The rapid advancements in computing power, data accessibility, and learning algorithm research-particularly deep neural networks-have led to the development of powerful AI systems that are increasingly integrated into various fields in society. Among different AI technologies, large language models are garnering increasing attention. Companies such as OpenAI, Anthropic, and Google facilitate the widespread adoption of models such as ChatGPT, Claude, and Bard by offering user-friendly graphical interfaces that are accessed by millions of daily users. Furthermore, large language models are on the verge of being implemented in search engines and used as virtual assistants in high-stakes domains, significantly impacting societies at large. In essence, alongside humans, large language models are increasingly becoming vital contributors to the infosphere, driving substantial societal transformation by normalizing communication between humans and artificial systems. Given the quickly growing range of applications of large language models, it is crucial to investigate how they reason and behave.

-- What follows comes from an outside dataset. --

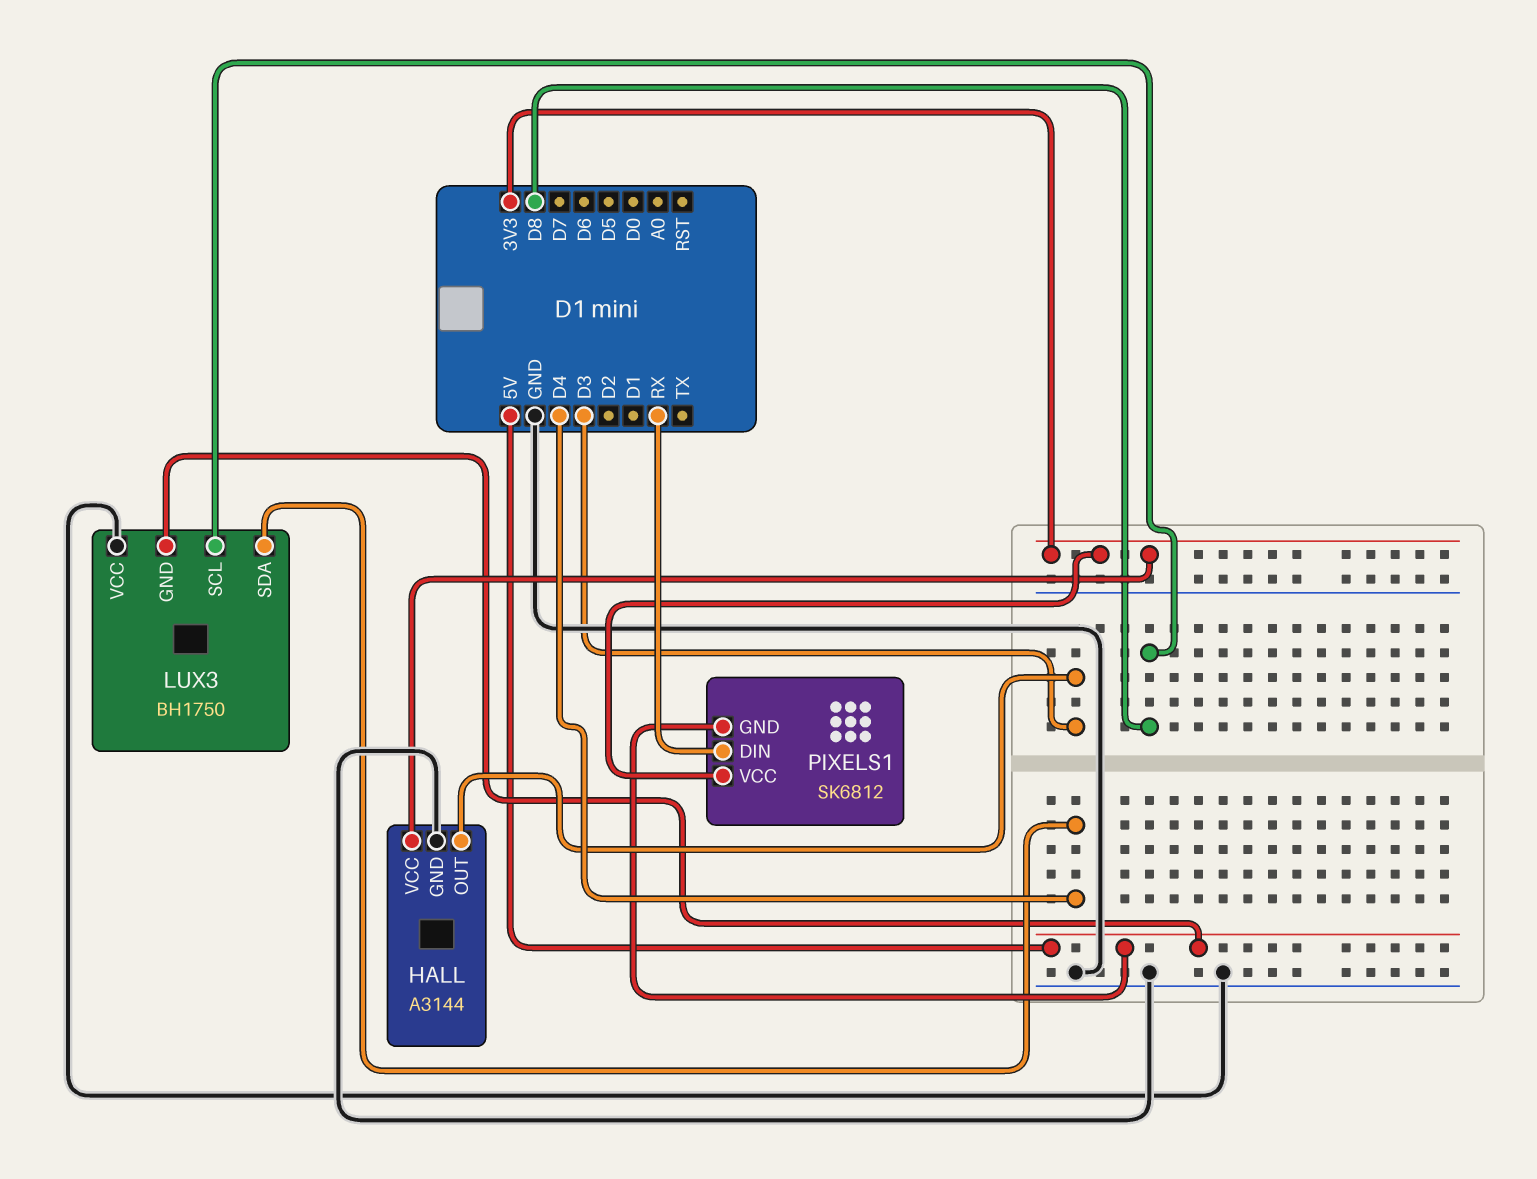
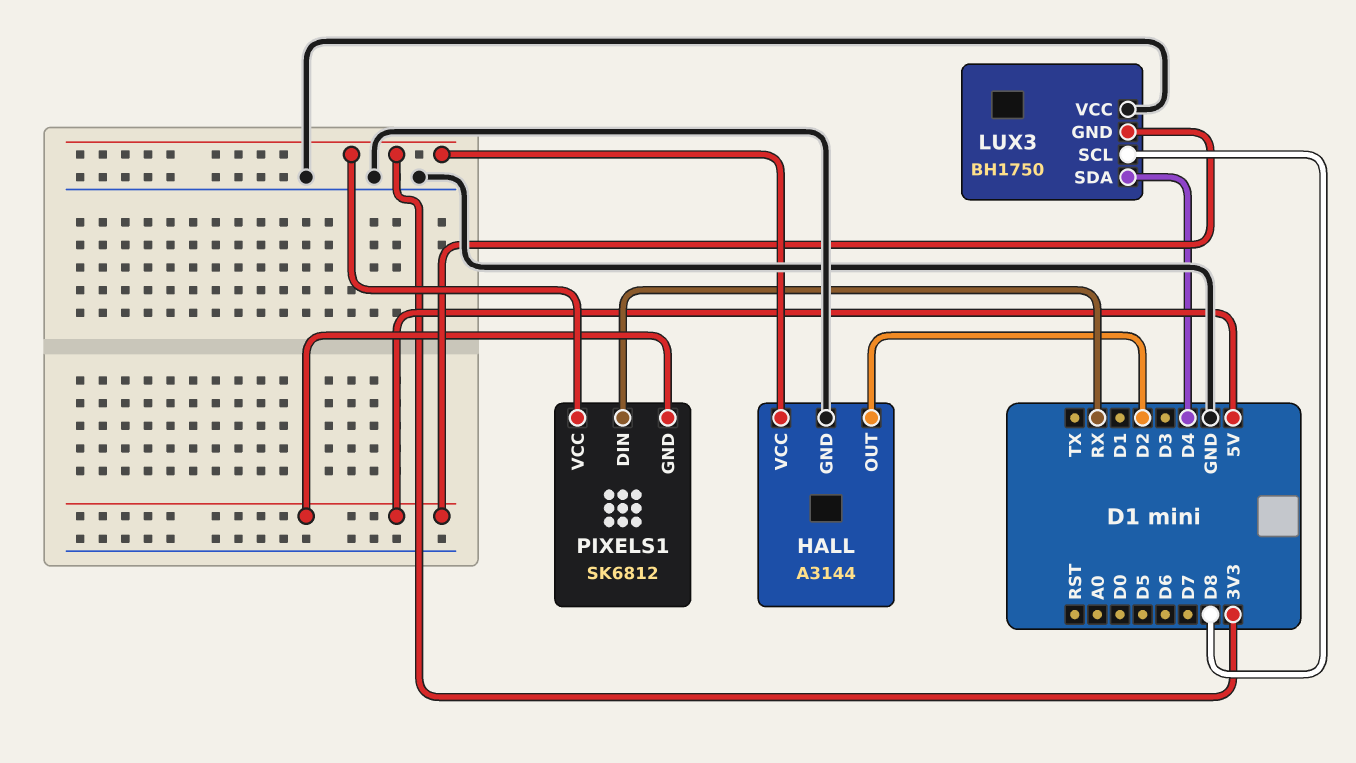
HALL pin OUT: D3 -> D2

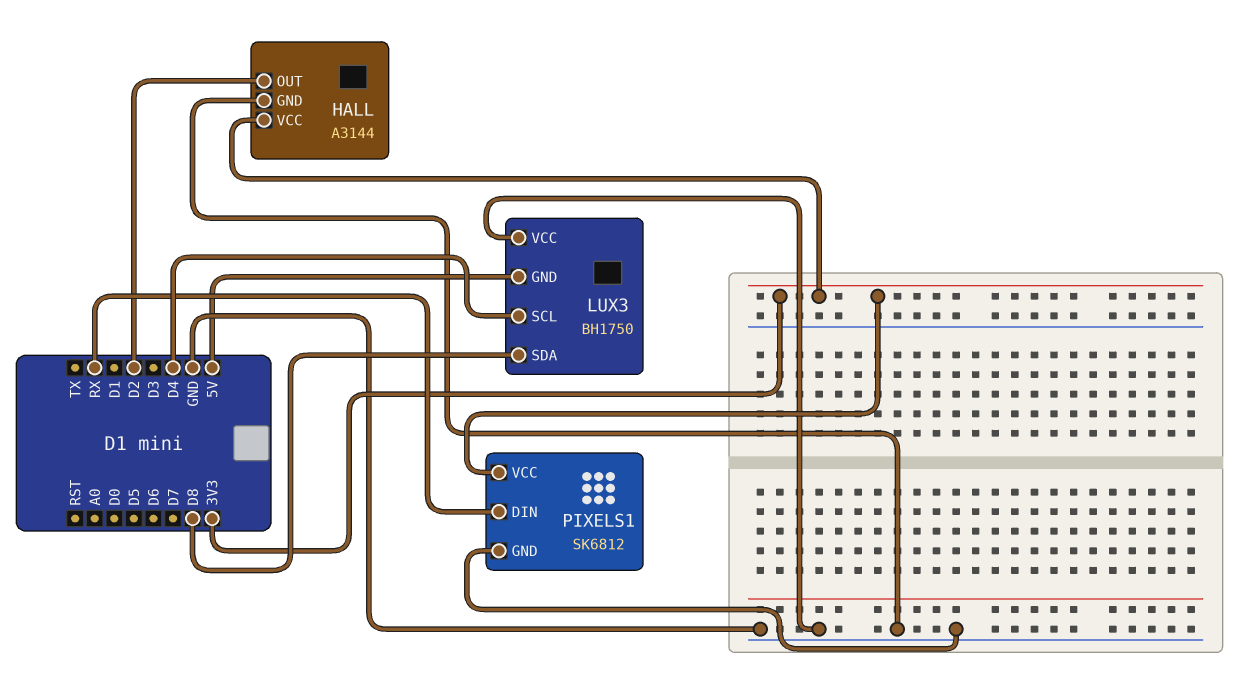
LUX3 pin SCL: D8 -> D4
LUX3 pin SDA: D4 -> D8
PIXELS1 pin GND: 5V -> GND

In light of the rapid advancements regarding large language models and large language model-based agents, AI safety research has warned that future "rogue AI"s could optimize flawed objectives. Therefore, remaining in control of large language models and their goals is considered paramount. However, if large language models learn how to deceive human users, they would possess strategic advantages over restricted models and could bypass monitoring efforts and safety evaluations. Should AI systems master complex deception scenarios, this can pose risks in two dimensions: the model's capability itself when performed autonomously as well as the opportunity to harmfully apply this capability via specific prompting techniques. Consequently, deception in AI systems such as large language models poses a major challenge to AI alignment and safety. One idea to mitigate this risk is to cause AI systems to accurately report their internal beliefs to detect deceptive intentions. Such approaches are speculative and rely on currently unrealistic technical assumptions such as large language models possessing introspection abilities. Other ideas pertain to detection techniques for deceptive machine behavior that rely on testing for consistency in large language model outputs or on scrutinizing internal representations of large language models to check whether they match their outputs. Actual phenomena of deception in AI systems are sparse. Examples comprise an AI-based robot arm that instead of learning to grasp a ball learned to place its hand between the ball and the camera; an AI agent that learned to play Diplomacy using winning strategies that eventuated in deceiving cooperators; or a large language model that tricked a clickworker to solve a CAPTCHA by pretending to be blind. Likewise, empirical research dedicated to deceptive machine behavior is sparse, and often, as for instance in the case of Pan et al., it relies on predefined deceptive actions in text-based story games.